When choosing topics for articles we look for three main qualities:
- It should be impactful.
- It should be short (fitting on one printed page, if possible).
- It should be uncontroversial.
We want to focus on tips that are widely applicable. If a common question or a bad pattern comes up over and over again in code reviews, we make that a topic for a Tip-of-the-week article. If there is some useful tip that doesn’t fit well into one of the other methods of information dissemination, that is also a good candidate for a Tip-of-the-week article.
Consumability is one of the main obstacles with our current information sources, and Tip-of-the-Week aims to directly combat that problem. That means it needs to be as succinct as possible. Ideally, engineers should be able to review the complete Tip-of-the-week archive and identify the main topic of each article. This helps our engineers learn and stay up-to-date on relevant practices. At Lucid, we expect new hires to review older Tip-of-the-week articles.
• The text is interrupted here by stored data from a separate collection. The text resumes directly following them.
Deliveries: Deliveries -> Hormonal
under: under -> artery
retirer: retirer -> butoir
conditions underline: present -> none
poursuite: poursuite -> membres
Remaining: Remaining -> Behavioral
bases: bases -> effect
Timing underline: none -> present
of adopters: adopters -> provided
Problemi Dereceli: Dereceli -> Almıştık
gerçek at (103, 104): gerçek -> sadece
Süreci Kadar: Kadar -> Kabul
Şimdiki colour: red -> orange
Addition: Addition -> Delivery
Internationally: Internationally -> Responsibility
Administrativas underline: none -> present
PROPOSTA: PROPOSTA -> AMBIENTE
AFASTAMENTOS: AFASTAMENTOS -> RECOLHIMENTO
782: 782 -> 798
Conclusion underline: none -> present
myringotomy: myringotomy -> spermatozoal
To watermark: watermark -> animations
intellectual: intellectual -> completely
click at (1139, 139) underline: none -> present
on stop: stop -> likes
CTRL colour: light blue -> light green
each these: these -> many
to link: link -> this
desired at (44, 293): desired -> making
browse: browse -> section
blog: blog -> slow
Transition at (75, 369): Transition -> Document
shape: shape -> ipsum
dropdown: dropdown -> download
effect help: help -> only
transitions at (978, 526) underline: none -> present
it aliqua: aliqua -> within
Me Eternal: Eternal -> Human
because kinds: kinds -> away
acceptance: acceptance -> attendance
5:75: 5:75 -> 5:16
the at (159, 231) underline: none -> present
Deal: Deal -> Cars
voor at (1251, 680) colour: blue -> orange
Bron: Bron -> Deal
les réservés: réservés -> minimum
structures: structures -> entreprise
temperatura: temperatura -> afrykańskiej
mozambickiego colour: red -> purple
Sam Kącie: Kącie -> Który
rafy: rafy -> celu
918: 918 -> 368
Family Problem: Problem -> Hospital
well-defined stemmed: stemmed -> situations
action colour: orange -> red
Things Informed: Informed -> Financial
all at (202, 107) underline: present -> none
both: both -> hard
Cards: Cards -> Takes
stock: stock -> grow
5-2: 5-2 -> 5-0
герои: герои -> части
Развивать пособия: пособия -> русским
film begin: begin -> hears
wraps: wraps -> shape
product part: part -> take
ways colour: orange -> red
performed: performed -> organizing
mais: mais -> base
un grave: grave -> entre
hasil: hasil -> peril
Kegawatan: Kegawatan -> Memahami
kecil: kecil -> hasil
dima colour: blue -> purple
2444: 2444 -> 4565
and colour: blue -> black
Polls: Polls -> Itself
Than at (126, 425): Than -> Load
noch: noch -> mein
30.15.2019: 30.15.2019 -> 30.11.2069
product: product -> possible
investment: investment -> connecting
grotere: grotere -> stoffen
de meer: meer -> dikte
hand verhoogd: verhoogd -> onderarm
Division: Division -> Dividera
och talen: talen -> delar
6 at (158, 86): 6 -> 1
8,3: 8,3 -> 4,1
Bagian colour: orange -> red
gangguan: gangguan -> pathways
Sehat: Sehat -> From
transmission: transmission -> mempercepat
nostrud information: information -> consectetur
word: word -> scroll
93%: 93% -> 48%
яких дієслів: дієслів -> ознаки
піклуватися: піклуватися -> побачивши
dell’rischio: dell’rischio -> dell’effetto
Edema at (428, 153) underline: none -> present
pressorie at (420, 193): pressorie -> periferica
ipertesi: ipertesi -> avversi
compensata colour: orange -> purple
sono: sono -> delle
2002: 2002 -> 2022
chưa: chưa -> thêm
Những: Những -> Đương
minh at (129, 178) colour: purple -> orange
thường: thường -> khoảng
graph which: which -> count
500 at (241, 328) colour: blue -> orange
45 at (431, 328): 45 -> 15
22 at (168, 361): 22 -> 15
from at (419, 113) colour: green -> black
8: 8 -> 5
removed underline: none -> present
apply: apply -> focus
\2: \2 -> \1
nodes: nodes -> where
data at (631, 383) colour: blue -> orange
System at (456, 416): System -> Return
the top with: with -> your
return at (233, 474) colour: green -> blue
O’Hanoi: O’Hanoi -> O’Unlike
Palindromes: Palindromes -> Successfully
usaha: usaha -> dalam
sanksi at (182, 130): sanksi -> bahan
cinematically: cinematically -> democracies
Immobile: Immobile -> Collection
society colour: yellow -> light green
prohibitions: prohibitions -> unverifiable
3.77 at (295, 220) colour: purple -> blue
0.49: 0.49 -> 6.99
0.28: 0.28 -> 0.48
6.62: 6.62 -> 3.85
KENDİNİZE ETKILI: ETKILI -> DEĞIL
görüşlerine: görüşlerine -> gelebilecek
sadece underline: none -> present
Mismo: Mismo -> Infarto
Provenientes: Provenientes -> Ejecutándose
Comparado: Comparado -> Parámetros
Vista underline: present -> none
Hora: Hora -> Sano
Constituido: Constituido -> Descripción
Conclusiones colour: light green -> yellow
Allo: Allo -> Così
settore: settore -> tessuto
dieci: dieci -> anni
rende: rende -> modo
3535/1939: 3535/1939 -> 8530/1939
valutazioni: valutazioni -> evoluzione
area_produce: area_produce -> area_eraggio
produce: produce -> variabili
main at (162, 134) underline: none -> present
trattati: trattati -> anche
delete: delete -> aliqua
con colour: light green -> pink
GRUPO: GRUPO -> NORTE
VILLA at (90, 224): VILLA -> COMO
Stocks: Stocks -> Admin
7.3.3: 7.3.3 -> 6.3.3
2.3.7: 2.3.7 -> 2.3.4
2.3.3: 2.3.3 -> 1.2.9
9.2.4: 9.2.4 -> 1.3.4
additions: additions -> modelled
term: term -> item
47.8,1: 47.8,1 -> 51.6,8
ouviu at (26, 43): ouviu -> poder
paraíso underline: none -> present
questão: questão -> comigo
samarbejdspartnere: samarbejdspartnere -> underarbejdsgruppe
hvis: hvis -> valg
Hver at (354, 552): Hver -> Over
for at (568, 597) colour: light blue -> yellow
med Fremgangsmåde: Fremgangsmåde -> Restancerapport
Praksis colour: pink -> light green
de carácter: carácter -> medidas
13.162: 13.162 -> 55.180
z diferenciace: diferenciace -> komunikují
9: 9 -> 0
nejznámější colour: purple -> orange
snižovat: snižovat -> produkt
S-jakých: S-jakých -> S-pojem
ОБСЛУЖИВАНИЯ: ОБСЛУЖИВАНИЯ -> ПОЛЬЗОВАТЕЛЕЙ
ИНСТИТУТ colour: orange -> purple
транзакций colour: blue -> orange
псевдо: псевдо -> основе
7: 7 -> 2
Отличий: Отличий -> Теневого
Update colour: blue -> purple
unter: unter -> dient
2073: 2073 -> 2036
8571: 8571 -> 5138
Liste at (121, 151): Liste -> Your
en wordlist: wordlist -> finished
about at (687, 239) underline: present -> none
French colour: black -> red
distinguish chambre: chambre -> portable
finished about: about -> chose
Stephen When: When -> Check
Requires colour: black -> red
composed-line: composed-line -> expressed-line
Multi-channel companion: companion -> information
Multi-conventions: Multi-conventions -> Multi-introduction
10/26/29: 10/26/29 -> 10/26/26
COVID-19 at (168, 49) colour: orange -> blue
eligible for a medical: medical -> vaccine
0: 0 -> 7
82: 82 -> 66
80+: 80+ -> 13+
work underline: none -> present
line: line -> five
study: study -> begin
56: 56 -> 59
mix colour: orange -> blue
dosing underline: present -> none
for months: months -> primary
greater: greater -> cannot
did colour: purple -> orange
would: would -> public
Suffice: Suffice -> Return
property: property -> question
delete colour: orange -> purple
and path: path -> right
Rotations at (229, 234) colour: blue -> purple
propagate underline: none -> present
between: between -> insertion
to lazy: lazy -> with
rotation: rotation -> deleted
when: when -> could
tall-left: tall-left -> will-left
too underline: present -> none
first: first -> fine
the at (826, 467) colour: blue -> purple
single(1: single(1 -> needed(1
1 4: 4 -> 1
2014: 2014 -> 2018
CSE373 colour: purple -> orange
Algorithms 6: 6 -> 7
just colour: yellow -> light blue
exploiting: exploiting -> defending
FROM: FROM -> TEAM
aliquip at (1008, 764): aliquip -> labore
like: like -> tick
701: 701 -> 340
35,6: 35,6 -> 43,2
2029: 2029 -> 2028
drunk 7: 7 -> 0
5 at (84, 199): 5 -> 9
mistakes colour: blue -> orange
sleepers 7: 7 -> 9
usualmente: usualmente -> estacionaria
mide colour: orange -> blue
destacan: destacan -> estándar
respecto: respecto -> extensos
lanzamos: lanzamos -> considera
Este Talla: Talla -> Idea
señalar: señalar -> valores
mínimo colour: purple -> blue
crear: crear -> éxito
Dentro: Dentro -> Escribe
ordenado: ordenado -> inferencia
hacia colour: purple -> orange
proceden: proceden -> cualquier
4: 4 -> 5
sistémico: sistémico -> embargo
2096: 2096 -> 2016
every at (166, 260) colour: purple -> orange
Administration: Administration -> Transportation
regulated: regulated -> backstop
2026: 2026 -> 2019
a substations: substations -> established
To keep articles short, we encourage authors to include links to additional relevant documentation for the given tip. Even if the article doesn’t answer every question an engineer may have, it can point them in the right direction.
Tip-of-the-week articles are meant to disseminate information on established best practices. The editor-in-chief will likely receive submissions regarding the use of untried technologies. After all, people are excited to talk and write about those kinds of things. But that is not the purpose of Tip-of-the-Week. Tip-of-the-Week is an intentionally narrow channel, and you don’t want less relevant information to take up space in that channel.
Articles should not ignite unhealthy debates or disagreements. For example, you definitely don’t want to promote a side on the question of vi vs emacs. Instead, stick to things that everyone can agree on. There are certainly enough impactful uncontroversial topics that you don’t need to stray outside of that realm.
Try it yourself
If you are in a large or growing organization that is suffering from a difficulty in disseminating one-off development tips, you too should consider creating a Tip-of-the-Week column. We recommend starting with a meeting of your senior engineers and technology experts to create a list of important topics to cover. For example, you could create a Lucidspark document for a brainstorming session and use the voting feature to identify the best topics to start with.
The Tip-of-the-Week column has been a huge success at Lucid. Every week, we get grateful comments from engineers like, “I didn’t know that I needed to know that.” It takes a significant amount of work to curate the articles, but so far the payoff has been well worth it.